Retail assets recorded increased occupancy and tenant expansion, particularly in well-located malls with improved road access, though consumer footfall declined slightly according to Knight Frank reports.
In the residential segment, rental demand strengthened in suburban areas, driven by cost-conscious tenants and shifting preferences for modern, spacious units in less congested neighbourhoods. Despite this, prime residential occupancy dropped marginally, and high-end sales slowed due to oversupply and limited buyer activity.
In response, the Fund executed a strategic sales revitalisation campaign for the Solana Lifestyle and Residences project starting January 2025, to stimulate sales and reduce inventory.
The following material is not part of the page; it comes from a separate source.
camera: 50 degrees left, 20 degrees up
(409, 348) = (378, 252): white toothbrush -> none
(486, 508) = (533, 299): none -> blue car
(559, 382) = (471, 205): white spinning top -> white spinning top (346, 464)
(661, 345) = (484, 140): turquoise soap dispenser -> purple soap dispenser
Table 2: Solana Lifestyle and Residences Sales
Indeed, the market responded positively with sales velocity increasing six-fold, from 34 units sold as at end December 2024 to 195 units sold by the end of June 2025 (Table 2). The campaign therefore reflected a proactive approach to unlocking value.
Looking ahead, the Fund’s real estate strategy will focus on unlocking value through the pre-sale of close to completed and sale of completed inventory. Strategic emphasis will be placed on delivering affordable housing solutions within high-growth corridors of Greater Kampala, aligned with evolving market demand and urban development trends.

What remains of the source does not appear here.